Multiple ECGs [?] and other, on board monitoring suggested no changes to my dodgy heart. We'd continue onto the distant medical hospital. An accident of long and thin, county council boundaries.
By then the vertigo was beginning to lose its grip. I began to experiment by opening first one eye. Then the other. Inside of the ambulance. At first it began to spin. Eventually I could open one and then both eyes continuously.
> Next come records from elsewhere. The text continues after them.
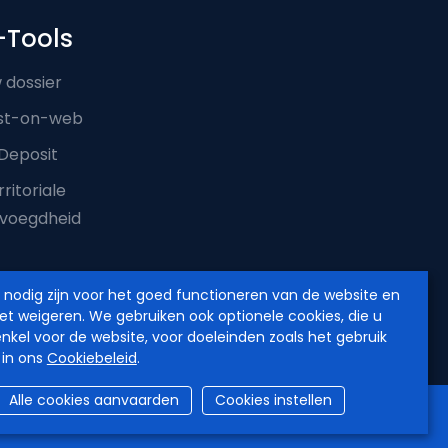
-Tools
 dossier
st-on-web
Deposit
ritoriale
voegdheid
e nodig zijn voor het goed functioneren van de website en
iet weigeren. We gebruiken ook optionele cookies, die u
enkel voor de website, voor doeleinden zoals het gebruik
 in ons
Cookiebeleid
.
Alle cookies aanvaarden
Cookies instellen
verklaring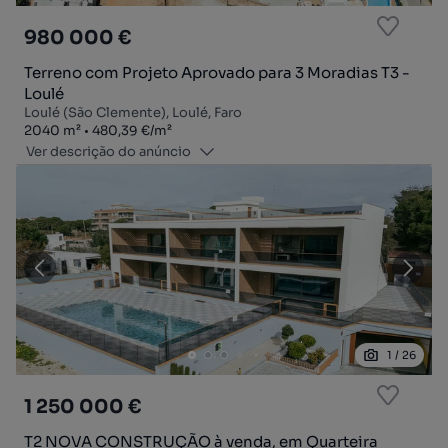
980 000 €
Terreno com Projeto Aprovado para 3 Moradias T3 -
Loulé
Loulé (São Clemente), Loulé, Faro
Zona
Preço por metro quadrado
2040
m²
480,39 €
/
m²
Ver descrição do anúncio
1
/
26
1 250 000 €
T2 NOVA CONSTRUÇÃO à venda, em Quarteira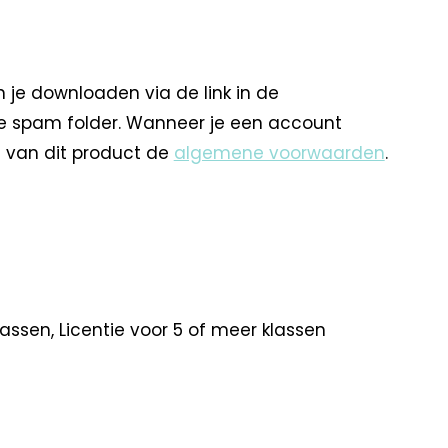
 je downloaden via de link in de
je spam folder. Wanneer je een account
 van dit product de
algemene voorwaarden
.
 klassen, Licentie voor 5 of meer klassen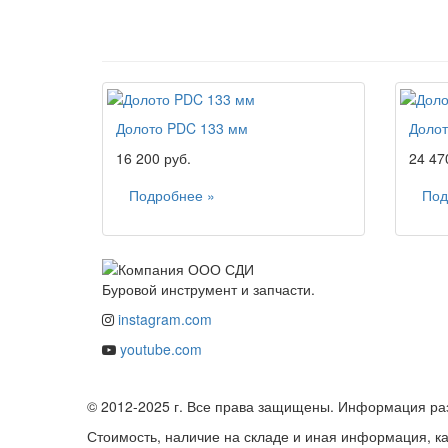
Долото PDC 133 мм
Долот
16 200 руб.
24 47
Подробнее »
Под
Буровой инструмент и запчасти.
instagram.com
youtube.com
© 2012-2025 г. Все права защищены. Информация ра
Стоимость, наличие на складе и иная информация, к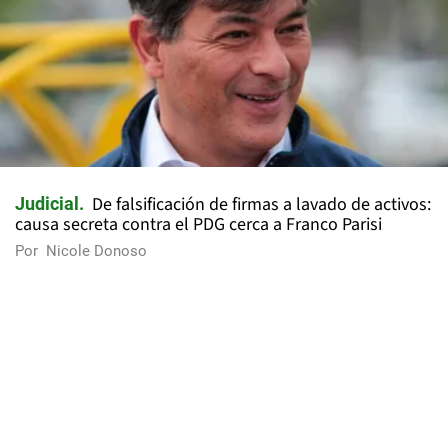
De falsificación de firmas a lavado de activos:
Judicial
causa secreta contra el PDG cerca a Franco Parisi
Por
Nicole Donoso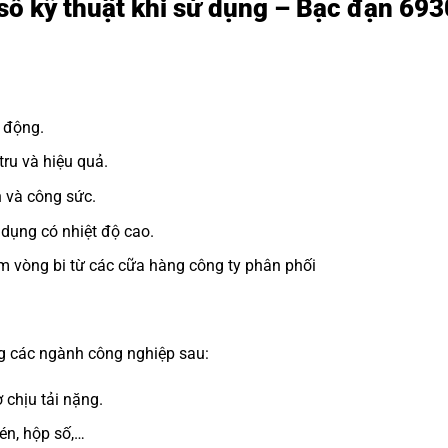
số kỹ thuật khi sử dụng – Bạc đạn 69
 động.
ru và hiệu quả.
n và công sức.
dụng có nhiệt độ cao.
m vòng bi từ các cữa hàng công ty phân phối
ng các ngành công nghiệp sau:
 chịu tải nặng.
n, hộp số,…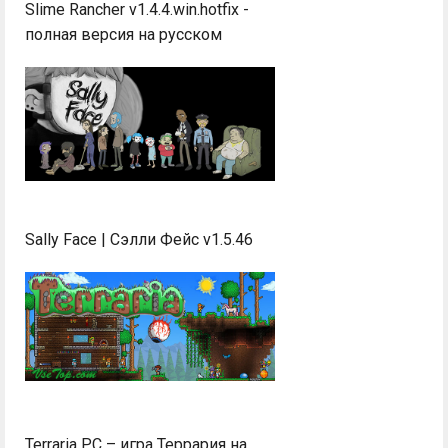
Slime Rancher v1.4.4.win.hotfix -
полная версия на русском
Sally Face | Сэлли Фейс v1.5.46
Terraria PC – игра Террария на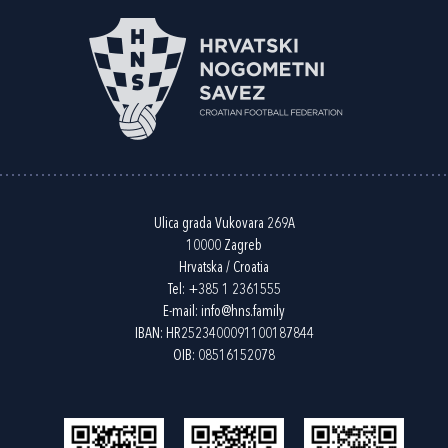
Ulica grada Vukovara 269A
10000 Zagreb
Hrvatska / Croatia
Tel:
+385 1 2361555
E-mail:
info@hns.family
IBAN: HR2523400091100187844
OIB: 08516152078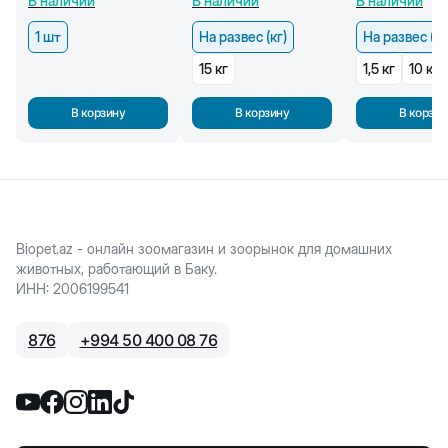
В наличии
В наличии
В наличии
весом до 2,5 кг
беззерновой, c
ягненком (кг)
1 шт
На развес (кг)
На развес (кг
15 кг
1,5 кг
10 кг
В корзину
В корзину
В корзин
Biopet.az - онлайн зоомагазин и зоорынок для домашних
животных, работающий в Баку.
ИНН
:
2006199541
876
+
994 50 400 08 76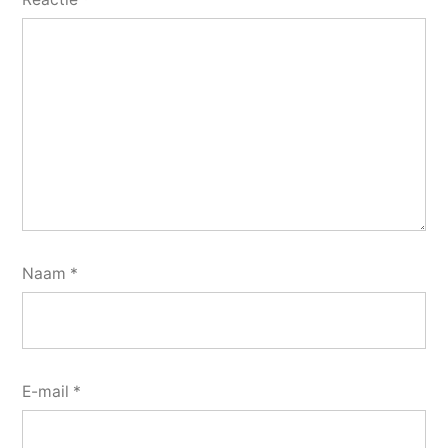
Naam
*
E-mail
*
Just as we pulled up the hospital doors! Now I was as normal as I would ever be.
I was obviously a complete fraud. A bad case of false symptom advertising. No real symptoms. Just a few used bags of vomit to my name. They cheerfully wheeled me into an acceptance room. Where I hesitantly achieved what passes for my version of upright. The staff stood around me. Ready to catch me if I wobbled.
Then the poor, but pretty, duty nurse wiped me down with multiple wet wipes. The ambulance staff claimed they'd seen far worse. They weren't standing their sans everything with an interested crowd gathering!
There followed assorted punctures and the application of a multitude of sticky things. Several tests with trolley mounted kit followed at intervals. The doctor arrived and I was interrogated at length. He even dragged a mobile ultrasound unit in. So we could compare me with a perfect specimen. He was incredibly patient, very thorough and spoke fluent English. While I acted as Google Translate as needed. Making wild guesses as to the English version of Latin sounding medical terms.
15.00 Eventually they decided they'd had enough of me. I had rested at intervals reclining on the bed. Adorned in a giant pair of white toweling, hospital pants. I alternated my repose with sitting upright on the edge of the bed. As the pain in my chest and back came and went apparently at random. There's no loyalty. Not even from your own bod.
I was given a prescription for penicillin for the cough. The present antibiotics clearly weren't getting the job done. They arranged a shared taxi free of charge and I was let go. Leaving with my profuse thanks to the nurses and doctors for all their kind efforts. I arrived home after 16.00. After a 40 minute ride in a mini-bus.